Un cambio inesperado
Desde el primer partido en Ciudad de México hasta el último silbato en New Jersey, Norteamérica fue anfitriona de una celebración memorable. La vibra del evento sorprendió a todos.
En la noche inaugural, mexicanos y surcoreanos compartieron momentos como viejos amigos. Mientras el foco se desplazaba hacia Estados Unidos, vimos a escoceses disfrutar sin parar en Boston, noruegos remar en cualquier superficie posible, y a brasileños, argentinos y colombianos apoderarse de varias ciudades. Algunos turistas se aventuraron a probar sabores típicos americanos como Buc-ee’s y Waffle House.
Un breve sueño para el equipo local
Durante algunas semanas, muchos estadounidenses creyeron que su selección había dado un giro con dos victorias inspiradoras al inicio, dejando la sensación de que quizá podían competir a nivel mundial.
Las noticias sobre otros lugares, como el cariño de Argelia hacia Lawrence, Kansas, o el dominio escocés en Boston y Miami, junto con la atmósfera vibrante en Seattle y Atlanta, recordaron a millones que el país tiene mucho para ofrecer más allá de la política.
Política y fútbol entrelazados
Los temas políticos no desaparecieron durante el torneo. La forma en que FIFA y el gobierno de EE.UU. trataron al equipo iraní fue motivo de críticas, ya que debieron cambiar su base de entrenamiento en el último momento y tuvieron restricciones en sus vuelos. El presidente Donald Trump intervino en el caso de Folarin Balogun, generando dudas sobre la integridad del evento hasta que Bélgica eliminó a Estados Unidos. Un árbitro somalí no pudo ingresar al país y otros equipos enfrentaron problemas con sus visas, atribuibles a la administración Trump.

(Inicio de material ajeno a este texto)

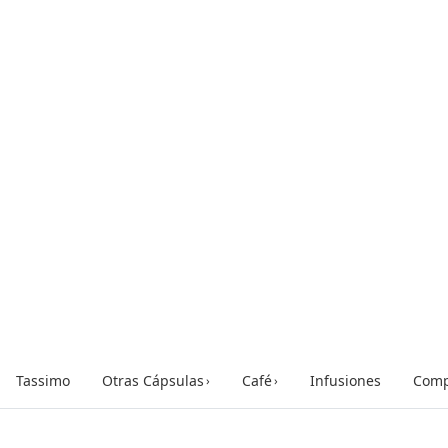
Tassimo
Otras Cápsulas
Café
Infusiones
Comp
›
›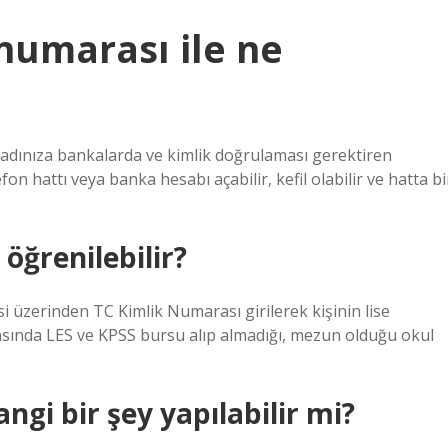
 numarası ile ne
zin adınıza bankalarda ve kimlik doğrulaması gerektiren
efon hattı veya banka hesabı açabilir, kefil olabilir ve hatta bi
 öğrenilebilir?
i üzerinden TC Kimlik Numarası girilerek kişinin lise
asında LES ve KPSS bursu alıp almadığı, mezun olduğu okul
ngi bir şey yapılabilir mi?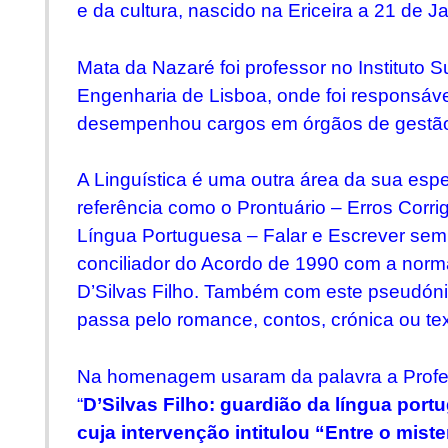
e da cultura, nascido na Ericeira a 21 de J
Mata da Nazaré foi professor no Instituto S
Engenharia de Lisboa, onde foi responsável
desempenhou cargos em órgãos de gestã
A Linguística é uma outra área da sua esp
referência como o
Prontuário – Erros Corr
Língua Portuguesa
–
Falar e Escrever sem
conciliador do Acordo de 1990 com a nor
D’Silvas Filho. Também com este pseudóni
passa pelo romance, contos, crónica ou tex
Na homenagem usaram da palavra a Prof
“
D’Silvas Filho: guardião da língua port
cuja intervenção intitulou “Entre o mist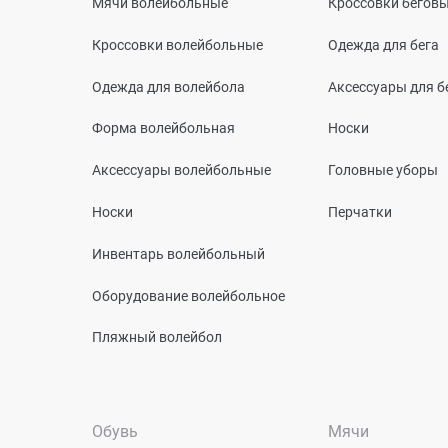
Мячи волейбольные
Кроссовки бегов
Кроссовки волейбольные
Одежда для бега
Одежда для волейбола
Аксессуары для б
Форма волейбольная
Носки
Аксессуары волейбольные
Головные уборы
Носки
Перчатки
Инвентарь волейбольный
Оборудование волейбольное
Пляжный волейбол
Обувь
Мячи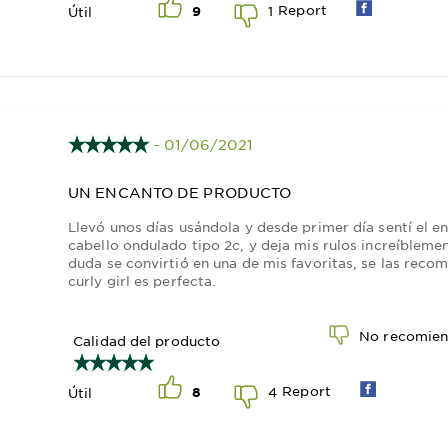
Report
1
Útil
9
- 01/06/2021
UN ENCANTO DE PRODUCTO
Llevó unos días usándola y desde primer día sentí el 
cabello ondulado tipo 2c, y deja mis rulos increíbleme
duda se convirtió en una de mis favoritas, se las re
curly girl es perfecta.
No recomien
Calidad del producto
Report
4
Útil
8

A pesar de esto, el fútbol logró recuperar el protagonismo rápidamente. Tras el episodio Balogun, Lionel Messi y Argentina protagonizaron una de las remontadas más memorables, ganando 3-2 a Egipto después de ir perdiendo 2-0, en un partido que quedará en la historia del torneo.
El legado de la Copa
Los efectos económicos y sociales de esta Copa Mundial serán analizados en años venideros para evaluar si valió la pena para las ciudades anfitrionas. Pero un impacto es claro: Estados Unidos mostró al mundo que no es solo su política lo que define a la nación.
La hospitalidad y amabilidad de los estadounidenses comunes, quienes no preguntan "¿A qué te dedicas?" al instante de conocer a alguien, resultaron ser su mejor carta. Visitantes comentaron que las personas que encontraron no se parecían a lo que veían en las noticias.

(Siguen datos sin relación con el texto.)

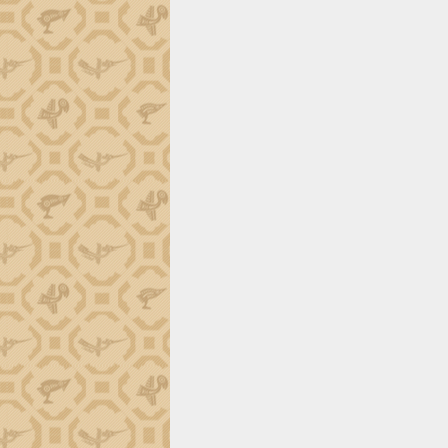
trường Nguyễn Hoàng Hiệp khảo sát
vùng trồng và doanh nghiệp đóng gói
sầu riêng tại Đắk Lắk
Trình diễn nghệ thuật chế biến các
món ăn từ sầu riêng
Đắk Lắk công bố Quy hoạch và xúc
tiến đầu tư tỉnh
Ngành cá ngừ Đắk Lắk chủ động thích
ứng để giữ vững thị trường xuất khẩu
Diễn đàn Kinh tế tư nhân Việt Nam đột
phá cơ chế - Hợp tác công tư
Đề án 06 tạo bước ngoặt đột phá trong
cải cách hành chính tỉnh Đắk Lắk
Kết nối tour, đẩy mạnh chuyển đổi số
để phát triển du lịch Đắk Lắk
Khởi động Dự án Đầu tư xây dựng hạ
tầng kỹ thuật Cụm công nghiệp Tân
Tiến
Gặp mặt các cơ quan báo chí nhân Kỷ
niệm 101 năm Ngày Báo chí Cách
mạng Việt Nam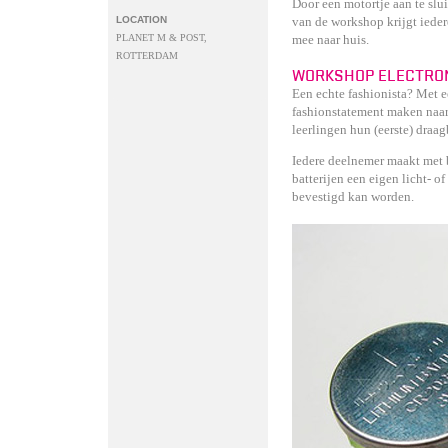
Door een motortje aan te slui
LOCATION
van de workshop krijgt ieder
PLANET M & POST,
mee naar huis.
ROTTERDAM
WORKSHOP ELECTRO
Een echte fashionista? Met e
fashionstatement maken naar
leerlingen hun (eerste) draa
Iedere deelnemer maakt met b
batterijen een eigen licht- o
bevestigd kan worden.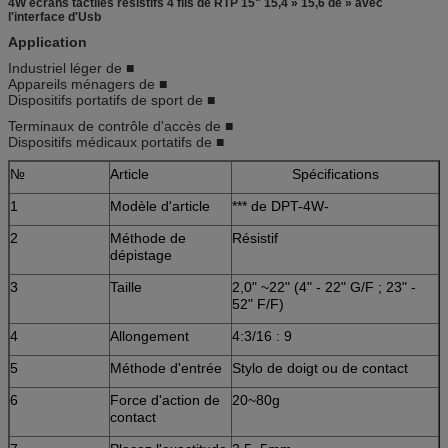
4W écrans tactiles résistifs 4 fils de RTP 15" 15,4 » 15,6 de » avec
l'interface d'Usb
Application
Industriel léger de ■
Appareils ménagers de ■
Dispositifs portatifs de sport de ■
Terminaux de contrôle d'accès de ■
Dispositifs médicaux portatifs de ■
№
Article
Spécifications
1
Modèle d'article
*** de DPT-4W-
2
Méthode de
Résistif
dépistage
3
Taille
2,0" ~22" (4" - 22" G/F ; 23" -
52" F/F)
4
Allongement
4:3/16 : 9
5
Méthode d'entrée
Stylo de doigt ou de contact
6
Force d'action de
20~80g
contact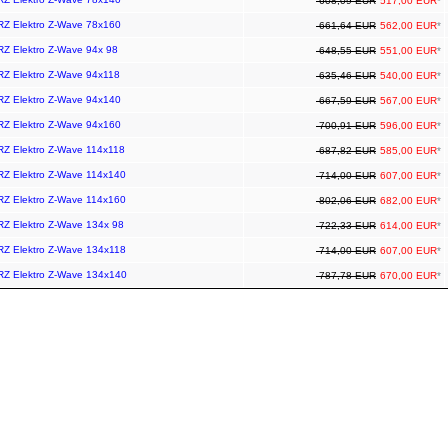
608,09 EUR
517,00 EUR
*
ARZ Elektro Z-Wave 78x160
661,64 EUR
562,00 EUR
*
RZ Elektro Z-Wave 94x 98
648,55 EUR
551,00 EUR
*
ARZ Elektro Z-Wave 94x118
635,46 EUR
540,00 EUR
*
ARZ Elektro Z-Wave 94x140
667,59 EUR
567,00 EUR
*
ARZ Elektro Z-Wave 94x160
700,91 EUR
596,00 EUR
*
ARZ Elektro Z-Wave 114x118
687,82 EUR
585,00 EUR
*
ARZ Elektro Z-Wave 114x140
714,00 EUR
607,00 EUR
*
ARZ Elektro Z-Wave 114x160
802,06 EUR
682,00 EUR
*
ARZ Elektro Z-Wave 134x 98
722,33 EUR
614,00 EUR
*
ARZ Elektro Z-Wave 134x118
714,00 EUR
607,00 EUR
*
ARZ Elektro Z-Wave 134x140
787,78 EUR
670,00 EUR
*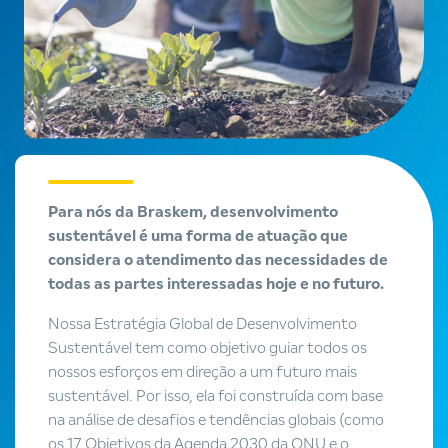
Para nós da Braskem, desenvolvimento
sustentável é uma forma de atuação que
considera o atendimento das necessidades de
todas as partes interessadas hoje e no futuro.
Nossa Estratégia Global de Desenvolvimento
Sustentável tem como objetivo guiar todos os
nossos esforços em direção a um futuro mais
sustentável. Por isso, ela foi construída com base
na análise de desafios e tendências globais (como
os 17 Objetivos da Agenda 2030 da ONU e o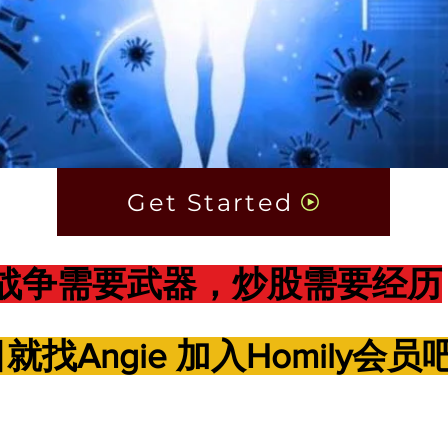
Get Started
​战争需要武器，炒股需要经历
就找Angie 加入Homily会员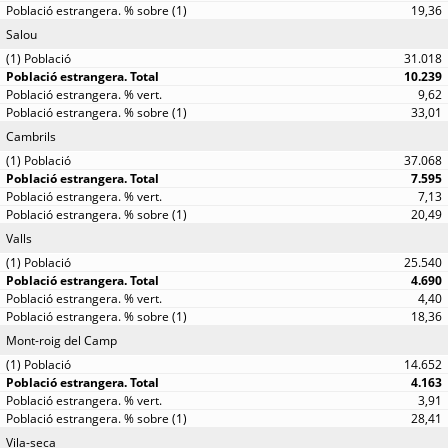
19,36
Salou
31.018
10.239
9,62
33,01
Cambrils
37.068
7.595
7,13
20,49
Valls
25.540
4.690
4,40
18,36
Mont-roig del Camp
14.652
4.163
3,91
28,41
Vila-seca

Claro que el país sigue teniendo problemas por resolver, pero durante 39 días disfrutamos con amigos de todo el planeta. En ese tiempo, la diversidad cultural apoyó a sus selecciones en el evento deportivo más grande del mundo. Los estadios se llenaron y se crearon recuerdos imborrables. Durante ese período, el mayor problema parecía ser elegir qué ver cuando no había partidos en televisión.
Momentos para recordar
Bailamos con congoleños tras su triunfo que les permitió avanzar por primera vez; nos emocionamos con la casi hazaña de Cabo Verde frente a campeones mundiales; compartimos comidas y anécdotas con gente de rincones a los que quizás nunca iríamos.
La Copa terminó, pero esperamos que haya cambiado dos cosas: la mirada del mundo hacia los estadounidenses y cómo ellos mismos se ven a sí mismos.